Trata-se de uma comissão que tem por objetivo atacar a Venezuela e criar motivos para uma intervenção militar estrangeira e a realização de um golpe de Estado, com a substituição do presidente eleito Nicolás Maduro pelo deputado Juan Guaidó, um declarado capacho dos EUA, apoiado e financiado por este.

A comissão da ONU cita que desde 2016 há violações de direitos humanos na Venezuela e uma crise econômica e social. O que o imperialismo não diz em seus relatórios e na sua imprensa é que tentou um violento golpe de Estado em 2016 com a violência das guarimbas e que os problemas econômicos são resultado de uma política de guerra econômica contra o país, que se materializa nas sanções à economia, em especial sobre a indústria do petróleo, no congelamento de ativos da petroleira estatal PDVSA no exterior, no bloqueio comercial, na sabotagem à produção e nas tentativas reiteradas de golpe de Estado.

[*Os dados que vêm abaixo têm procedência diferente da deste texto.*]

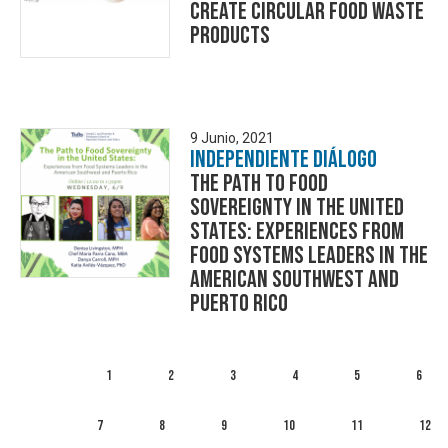
create circular food waste
products
9 Junio, 2021
Independiente Diálogo
The Path to Food
Sovereignty in the United
States: Experiences from
Food Systems Leaders in the
American Southwest and
Puerto Rico
1
2
3
4
5
6
7
8
9
10
11
12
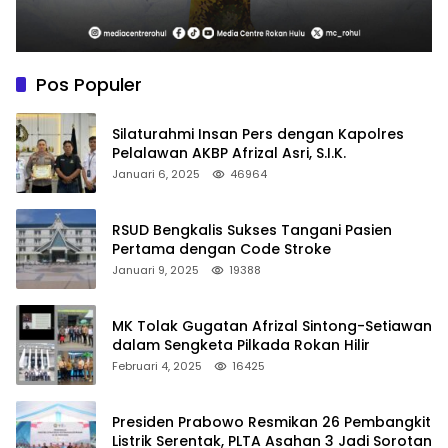
Pos Populer
Silaturahmi Insan Pers dengan Kapolres
Pelalawan AKBP Afrizal Asri, S.I.K.
Januari 6, 2025
46964
RSUD Bengkalis Sukses Tangani Pasien
Pertama dengan Code Stroke
Januari 9, 2025
19388
MK Tolak Gugatan Afrizal Sintong-Setiawan
dalam Sengketa Pilkada Rokan Hilir
Februari 4, 2025
16425
Presiden Prabowo Resmikan 26 Pembangkit
Listrik Serentak, PLTA Asahan 3 Jadi Sorotan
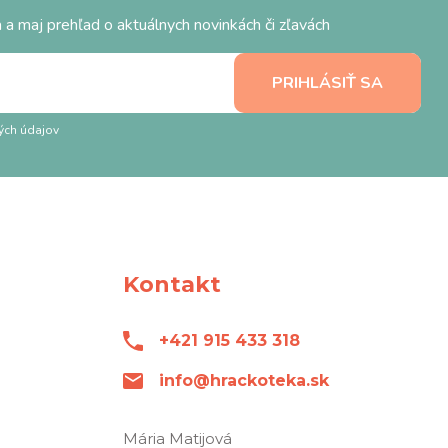
 a maj prehľad o aktuálnych novinkách či zľavách
ých údajov
Kontakt
+421 915 433 318
info@hrackoteka.sk
Mária Matijová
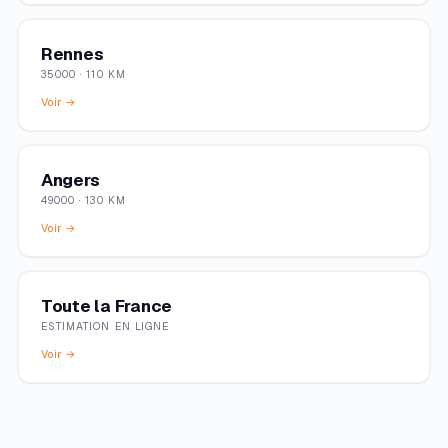
Rennes
35000 · 110 KM
Voir →
Angers
49000 · 130 KM
Voir →
Toute la France
ESTIMATION EN LIGNE
Voir →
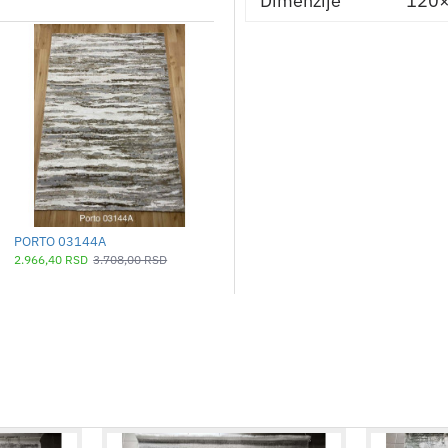
Dimenzije
120×
PORTO 03144A
PORTO 03209A
2.966,40 RSD
3.708,00 RSD
2.966,40 RSD
3.708,00 RSD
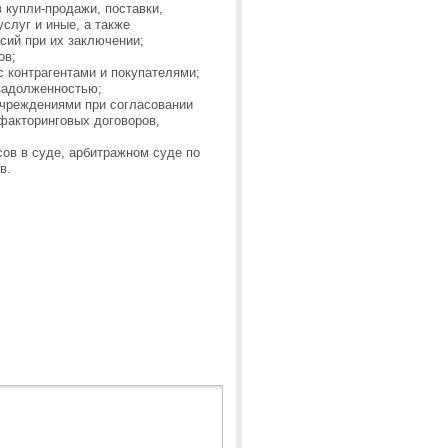
 купли-продажи, поставки,
услуг и иные, а также
сий при их заключении;
ов;
с контрагентами и покупателями;
 задолженностью;
учреждениями при согласовании
факторинговых договоров,
ов в суде, арбитражном суде по
в.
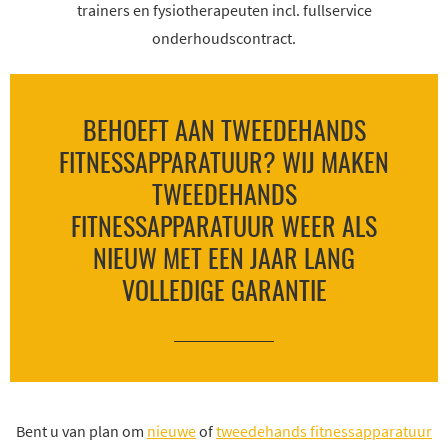
trainers en fysiotherapeuten incl. fullservice
onderhoudscontract.
BEHOEFT AAN TWEEDEHANDS
FITNESSAPPARATUUR? WIJ MAKEN
TWEEDEHANDS
FITNESSAPPARATUUR WEER ALS
NIEUW MET EEN JAAR LANG
VOLLEDIGE GARANTIE
Bent u van plan om
nieuwe
of
tweedehands fitnessapparatuur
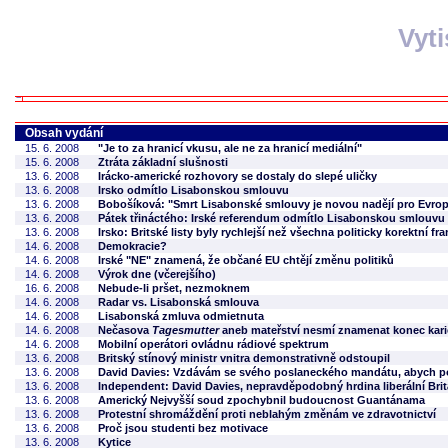
Vyt
Obsah vydání
15. 6. 2008
"Je to za hranicí vkusu, ale ne za hranicí mediální"
15. 6. 2008
Ztráta základní slušnosti
13. 6. 2008
Irácko-americké rozhovory se dostaly do slepé uličky
13. 6. 2008
Irsko odmítlo Lisabonskou smlouvu
13. 6. 2008
Bobošíková: "Smrt Lisabonské smlouvy je novou nadějí pro Evrop
13. 6. 2008
Pátek třináctého: Irské referendum odmítlo Lisabonskou smlouvu
13. 6. 2008
Irsko: Britské listy byly rychlejší než všechna politicky korektní 
14. 6. 2008
Demokracie?
14. 6. 2008
Irské "NE" znamená, že občané EU chtějí změnu politiků
14. 6. 2008
Výrok dne (včerejšího)
16. 6. 2008
Nebude-li pršet, nezmoknem
14. 6. 2008
Radar vs. Lisabonská smlouva
14. 6. 2008
Lisabonská zmluva odmietnuta
14. 6. 2008
Nečasova
Tagesmutter
aneb mateřství nesmí znamenat konec karié
14. 6. 2008
Mobilní operátori ovládnu rádiové spektrum
13. 6. 2008
Britský stínový ministr vnitra demonstrativně odstoupil
13. 6. 2008
David Davies: Vzdávám se svého poslaneckého mandátu, abych p
13. 6. 2008
Independent: David Davies, nepravděpodobný hrdina liberální Brit
13. 6. 2008
Americký Nejvyšší soud zpochybnil budoucnost Guantánama
13. 6. 2008
Protestní shromáždění proti neblahým změnám ve zdravotnictví
13. 6. 2008
Proč jsou studenti bez motivace
13. 6. 2008
Kytice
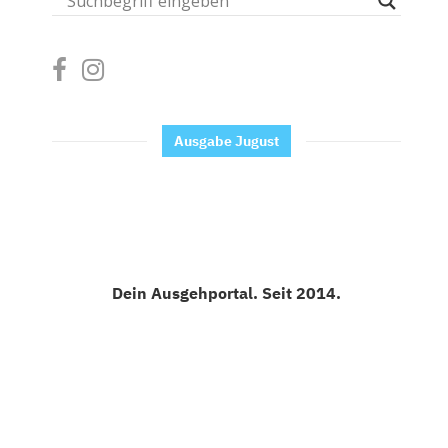
Ausgabe Jugust
Dein Ausgehportal. Seit 2014.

A alegada repressão à oposição é uma farsa. Na Venezuela, golpistas declarados se encontram livres. Um deputado é declarado presidente por outro país e nada acontece. A oposição burguesa e pró-imperialista clama por uma intervenção estrangeira e se propõe a entregar todas as riquezas naturais do país e ninguém é preso.

No Brasil, o presidente golpista e capacho dos EUA, Jair Bolsonaro (PSL), ocupa papel central na articulação política para a intervenção estrangeira na Venezuela.